1997 "Money Bags" Road King
Like many of us, Nick Plumb has been a bike enthusiast since he was a kid. Also like many of us, Nick started out riding some crotch rockets, then he wrecked some crotch rockets and decided to give them up and buy a Harley. The reason for the Harley was because it's a way Nick could spend time with his parents since they are Harley riders as well.
The bike started out mostly stock besides some bolt-on things that anyone can pick up at his or her local H-D store. At the end of one summer of riding many days and nights with family and friends, the bike started blowing oil and smoke out the exhaust. Nick met Guy Schiable, owner of JYC Customs, and just wanted an engine rebuild at first. Nick started talking to Guy about what he wanted to do with this bike. Nick wanted something that nobody else had. He didn't want a Screamin' Eagle or a bike with every bolt-on accessory in the book. So, with those simple requirements, they went for it. Guy, Scott Williams, and Nick spent lots of days and nights working on the bike. A big-inch Ultima, Evo-style motor replaced the H-D mill. Guy and crew blanked off the front and rear fenders and modified the stock H-D gas tank. JYC modified the geometry of the frame followed by some molding to clean it up. A weld-on kickstand helps with the stance while parked. While they were at it, all of the wiring was hidden for a clean look. After using some of Guy's "Sneaky Pete" ideas for the frame and tin modifications the bike was then ready for Brandon at Armstrong Design to lay down some of that sick Anti-Freeze Green. Nick gave the bike the fitting name of "Money Bags" since it is a bagger and it isn't cheap to build a sweet bike.
After assembling Money Bags, showing it on the bike and car circuit, and riding it for a season, Nick wasn't completely happy with the performance. So Guy and Nick tore the motor down and gave the Ultima 127ci engine a little tweak, changed up the carb to an S&S Super G, and swapped the Thunderheader exhaust to an RB Racing make. With that work done, the bike now hauls the mail with 144 hp and 142 lb-ft of torque to the rear wheel. Nick praises Guy and JYC Customs for nailing this project on the head. Nick continued, "Just when you think you are done with the project, you have more ideas. So there are a few things on the drawing table to do, but I can't disclose that information because it's Secret Squirrel stuff."

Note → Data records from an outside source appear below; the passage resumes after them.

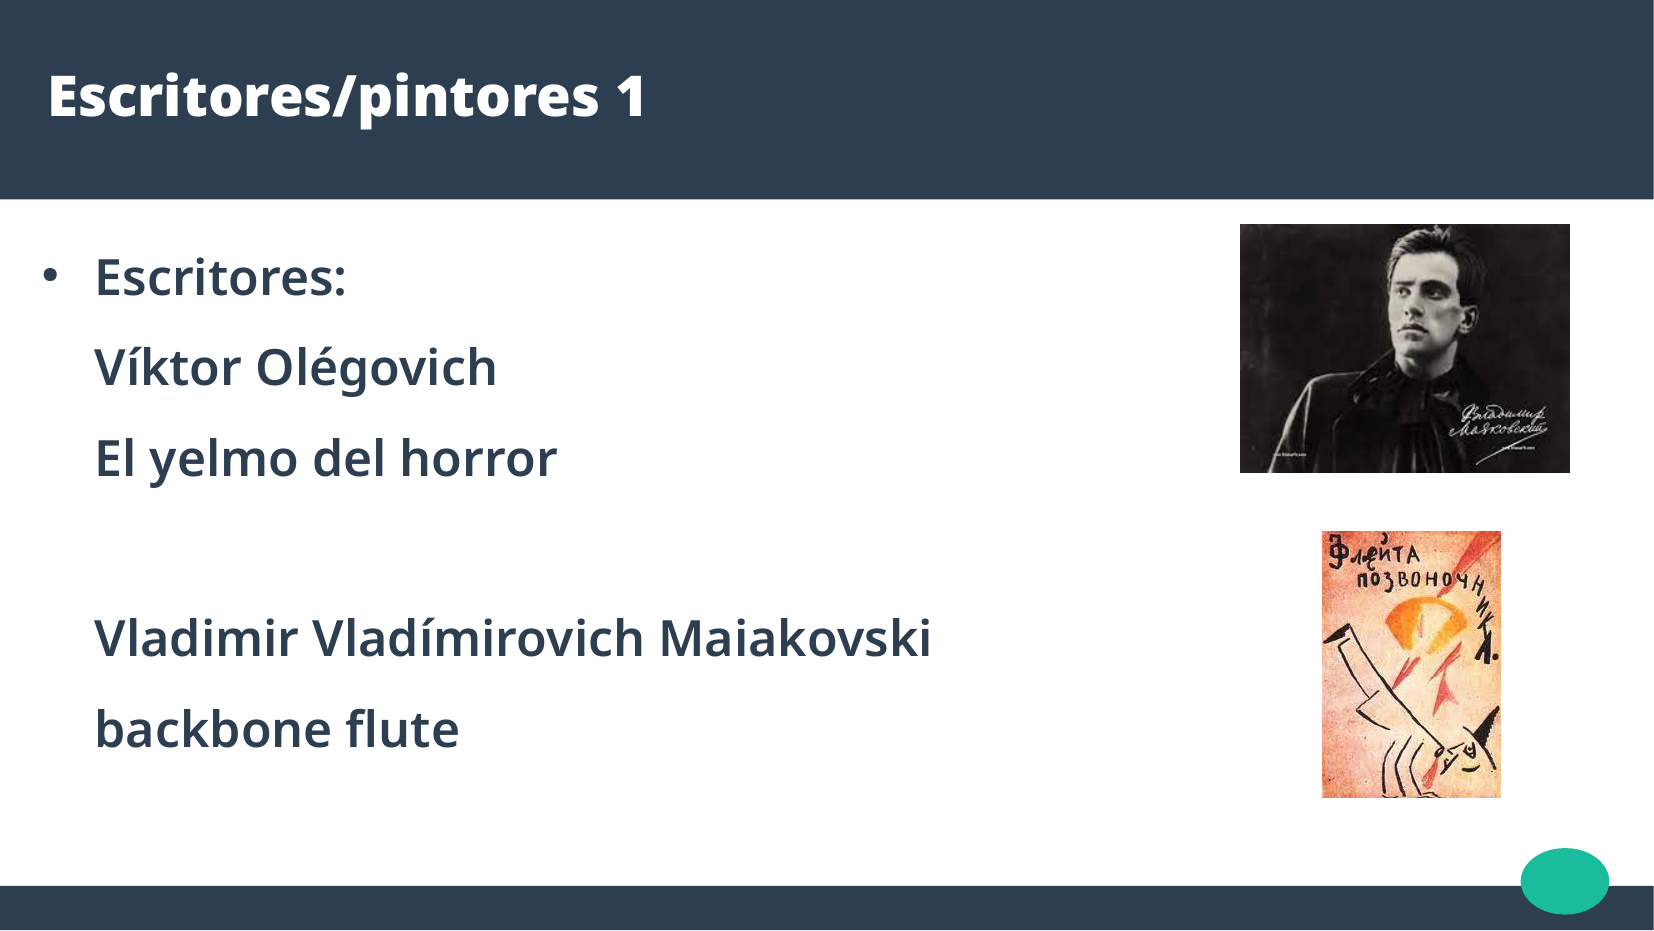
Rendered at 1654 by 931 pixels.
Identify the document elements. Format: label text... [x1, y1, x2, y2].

picture [1161, 531, 1654, 819]
title Escritores/pintores 1 [47, 35, 1583, 154]
picture [1240, 224, 1570, 473]
list Escritores: Víktor Olégovich El yelmo del horror Vladimir Vladímirovich Maiakovski backbone flute [23, 242, 1560, 863]
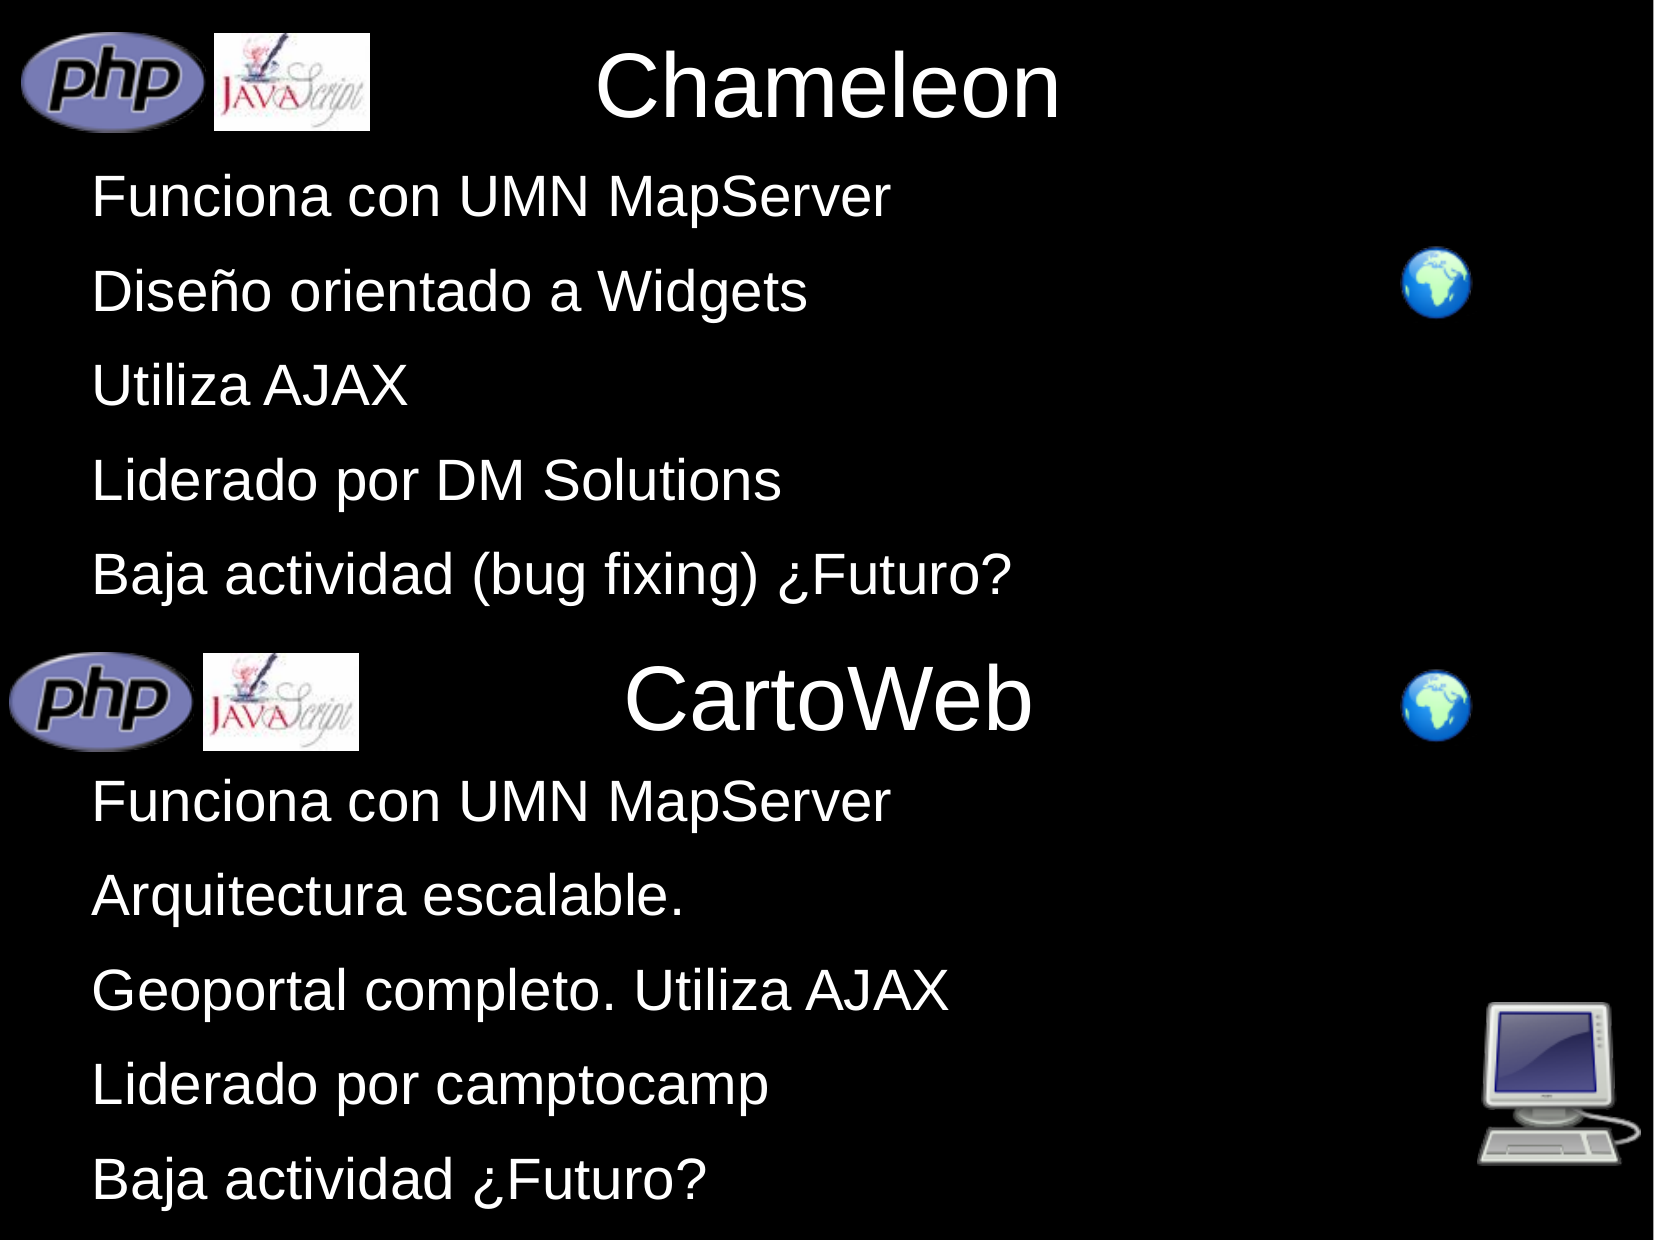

This is a bagger that draws all kinds of attention at the local bike nights from the low, long, sleek look to the thumping sound of the Andrews cam. It's a bike that is just as cool if not cooler than the choppers but the best thing is, it's comfortable to ride instead of just going bar to bar. Nick also enjoys the fact that a lot of the old-timers like that the younger guys are building baggers and not just choppers and swap-meet specials. Nick is really just glad he decided to do the build, which led to meeting many great people who helped him and Money Bags and now have become great friends. But most of all, Nick gets to enjoy his custom bagger while cruising the streets with family and friends.